(Work to be completed) Of all the lines in the entries below, give again exactly those starting at the line containing "[457,126,485,137] 600 ->" and ending at the line containing "[776,409,838,423] (CMR-15) ->", both ends included, and no others.

(Data)
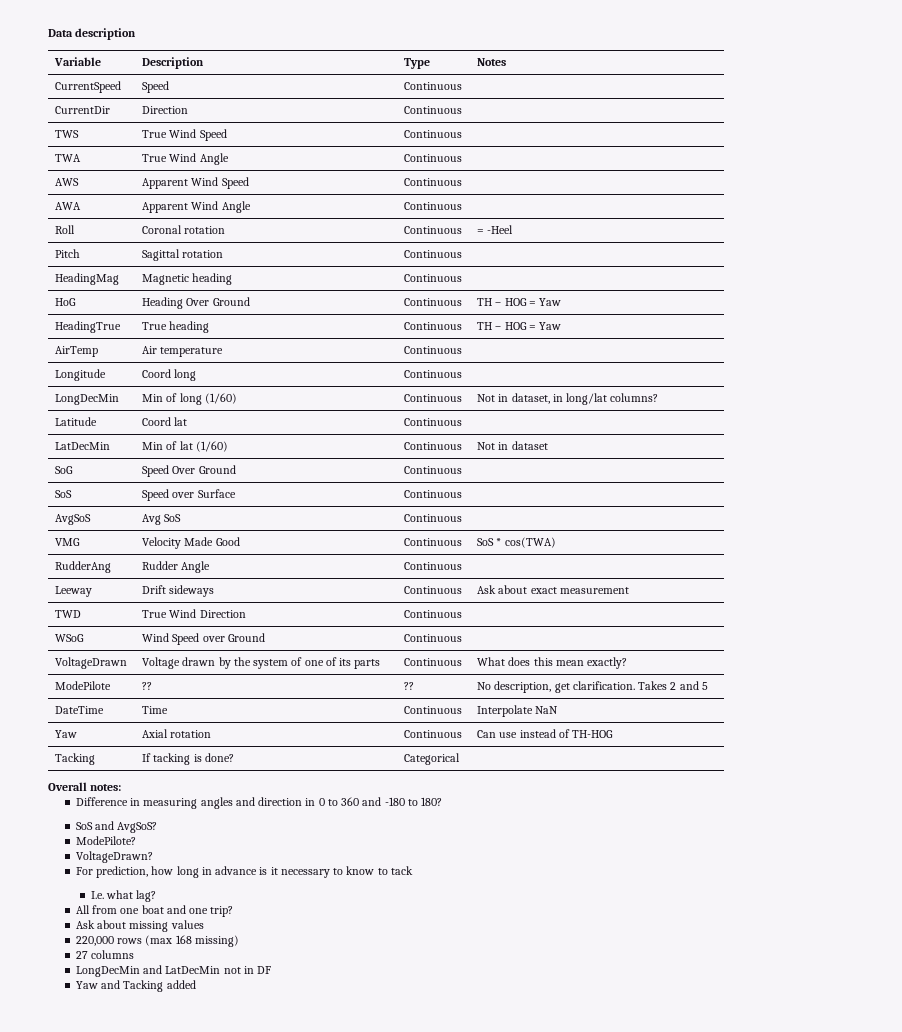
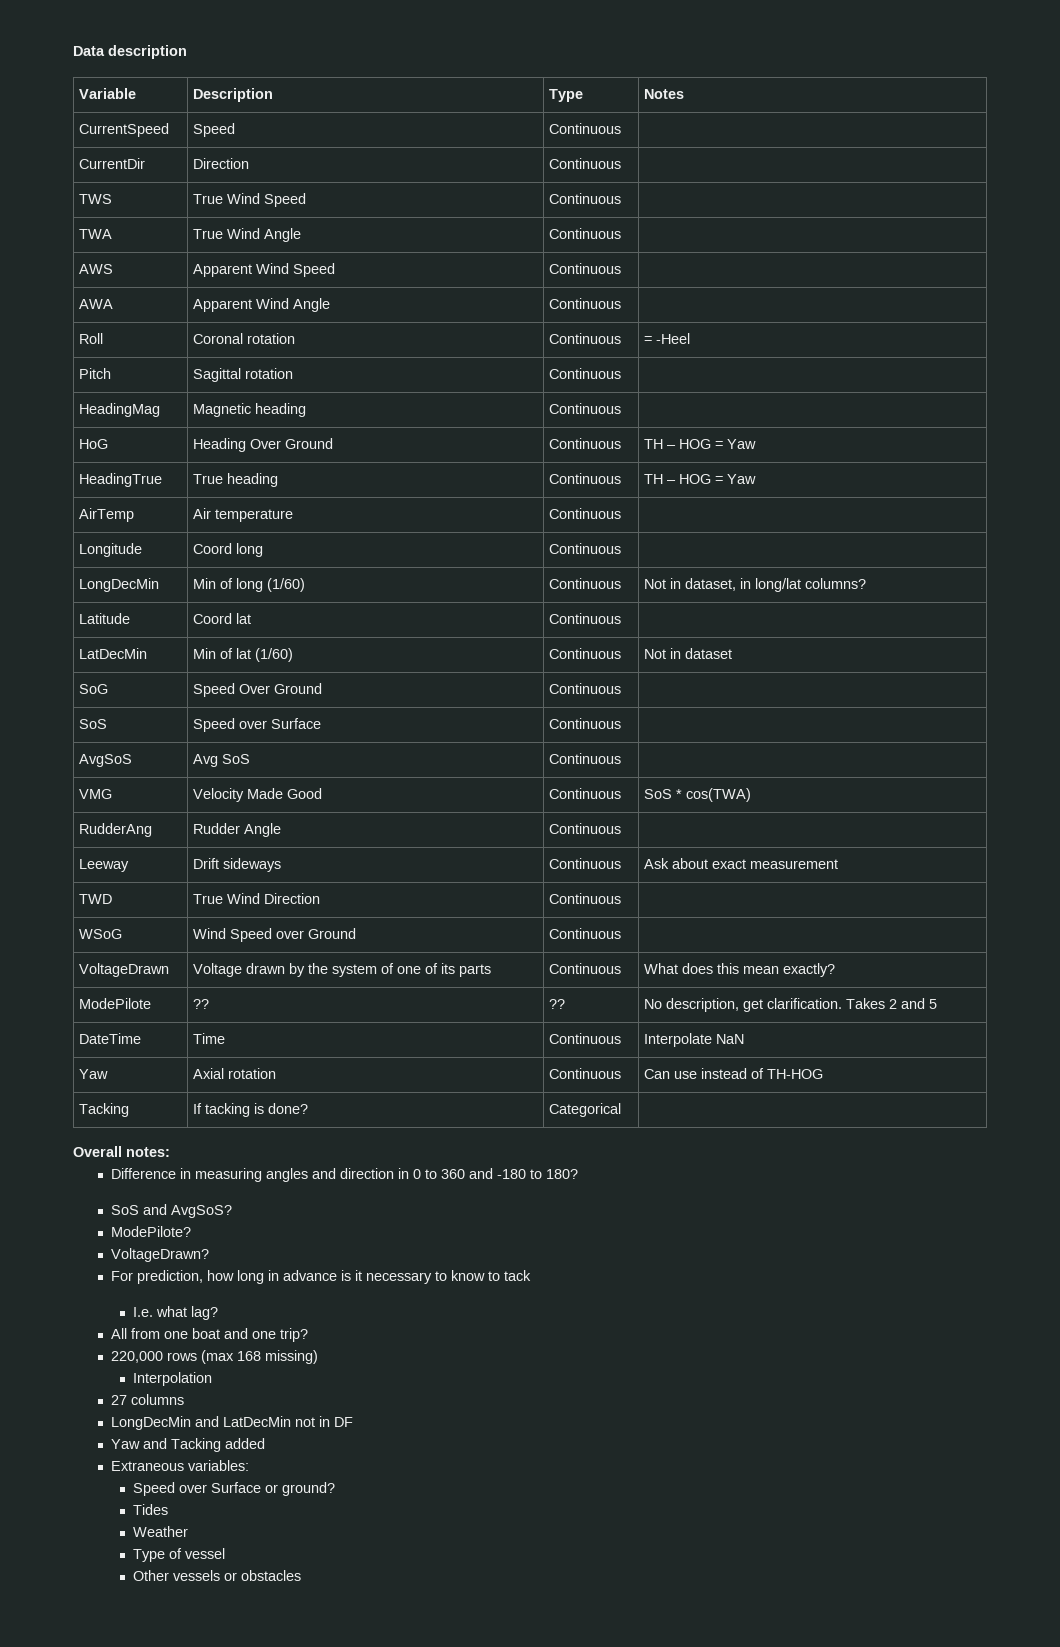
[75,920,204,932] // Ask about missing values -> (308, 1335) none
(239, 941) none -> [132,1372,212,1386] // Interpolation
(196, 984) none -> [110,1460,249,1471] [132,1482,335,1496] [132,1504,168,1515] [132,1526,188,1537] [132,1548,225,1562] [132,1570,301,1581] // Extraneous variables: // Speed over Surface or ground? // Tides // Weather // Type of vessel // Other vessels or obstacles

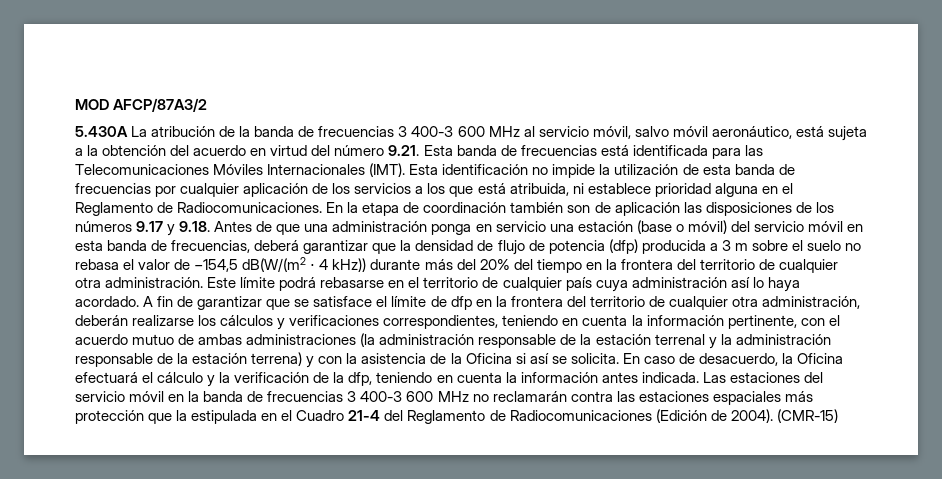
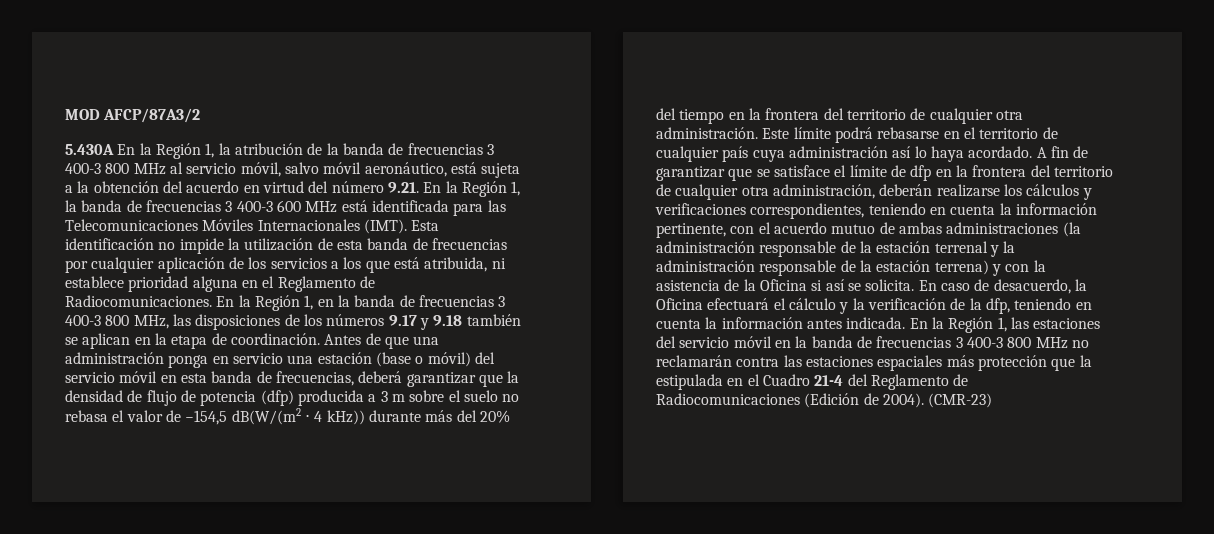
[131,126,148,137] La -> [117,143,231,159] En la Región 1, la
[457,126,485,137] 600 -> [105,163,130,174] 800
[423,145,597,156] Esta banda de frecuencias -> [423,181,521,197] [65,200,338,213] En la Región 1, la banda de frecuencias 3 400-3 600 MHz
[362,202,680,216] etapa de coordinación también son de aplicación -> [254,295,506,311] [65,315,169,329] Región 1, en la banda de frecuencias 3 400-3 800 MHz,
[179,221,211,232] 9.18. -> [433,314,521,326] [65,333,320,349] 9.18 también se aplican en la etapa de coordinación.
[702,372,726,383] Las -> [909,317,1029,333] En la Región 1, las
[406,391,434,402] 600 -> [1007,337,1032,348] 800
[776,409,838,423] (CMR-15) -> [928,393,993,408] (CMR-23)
==
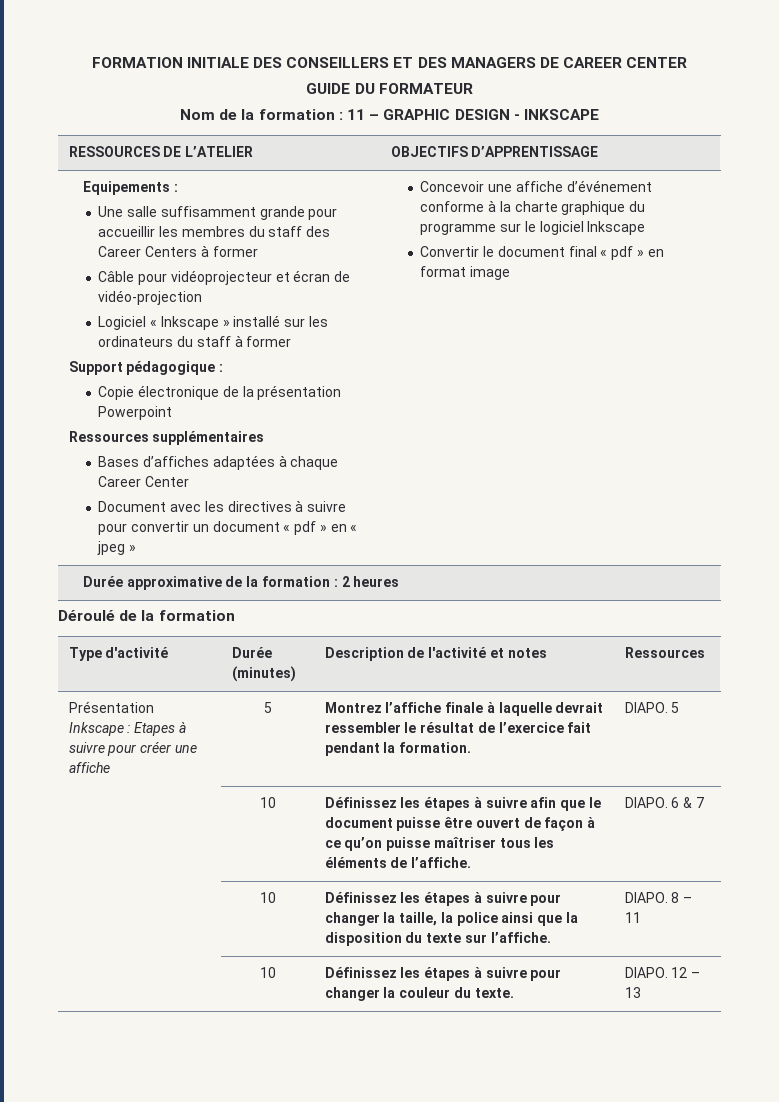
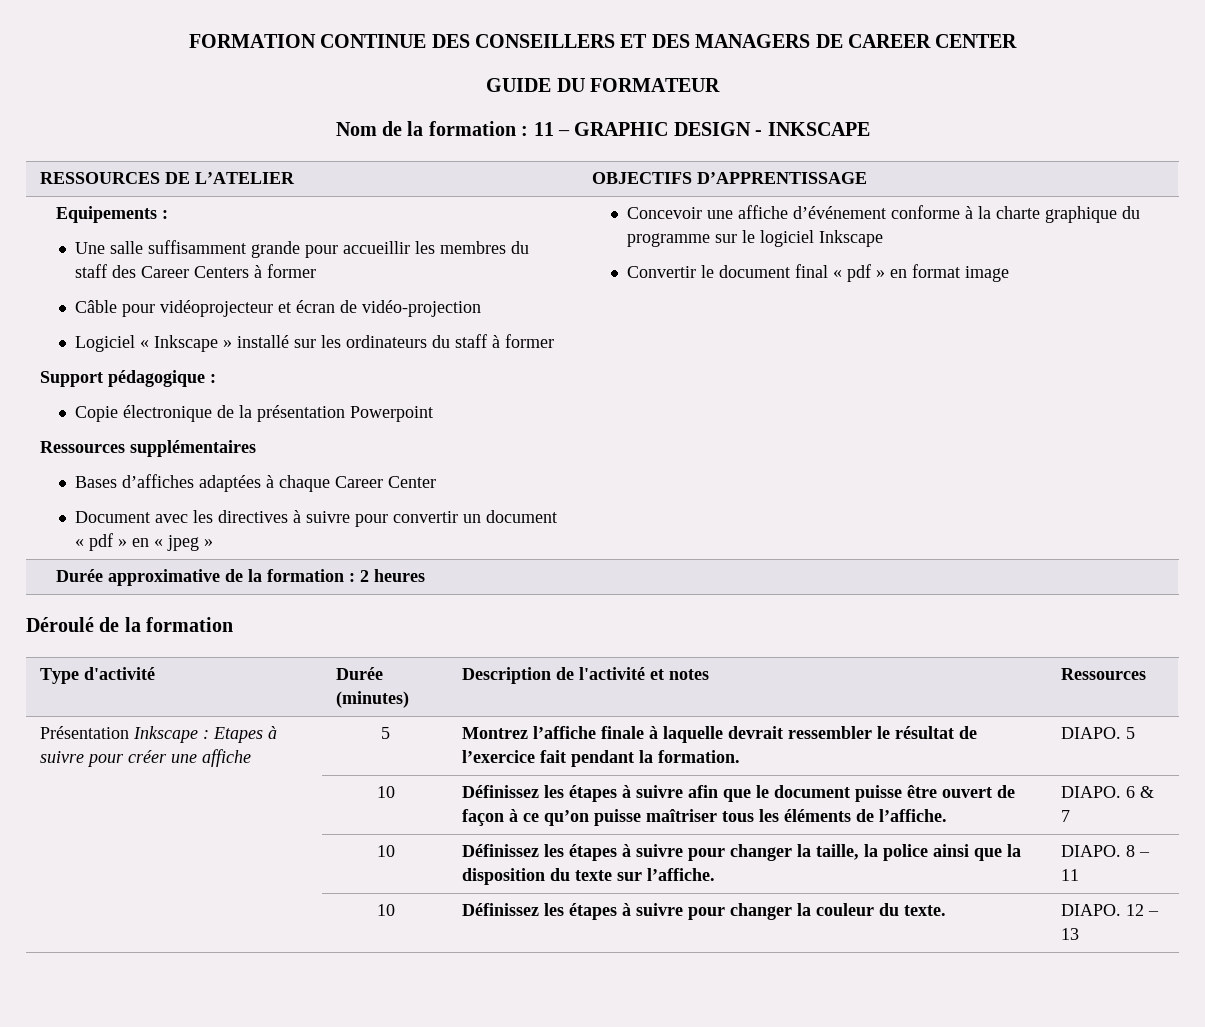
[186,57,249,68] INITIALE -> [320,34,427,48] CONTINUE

(Answer to this problem)
[457,126,485,137] 600 -> [105,163,130,174] 800
[423,145,597,156] Esta banda de frecuencias -> [423,181,521,197] [65,200,338,213] En la Región 1, la banda de frecuencias 3 400-3 600 MHz
[362,202,680,216] etapa de coordinación también son de aplicación -> [254,295,506,311] [65,315,169,329] Región 1, en la banda de frecuencias 3 400-3 800 MHz,
[179,221,211,232] 9.18. -> [433,314,521,326] [65,333,320,349] 9.18 también se aplican en la etapa de coordinación.
[702,372,726,383] Las -> [909,317,1029,333] En la Región 1, las
[406,391,434,402] 600 -> [1007,337,1032,348] 800
[776,409,838,423] (CMR-15) -> [928,393,993,408] (CMR-23)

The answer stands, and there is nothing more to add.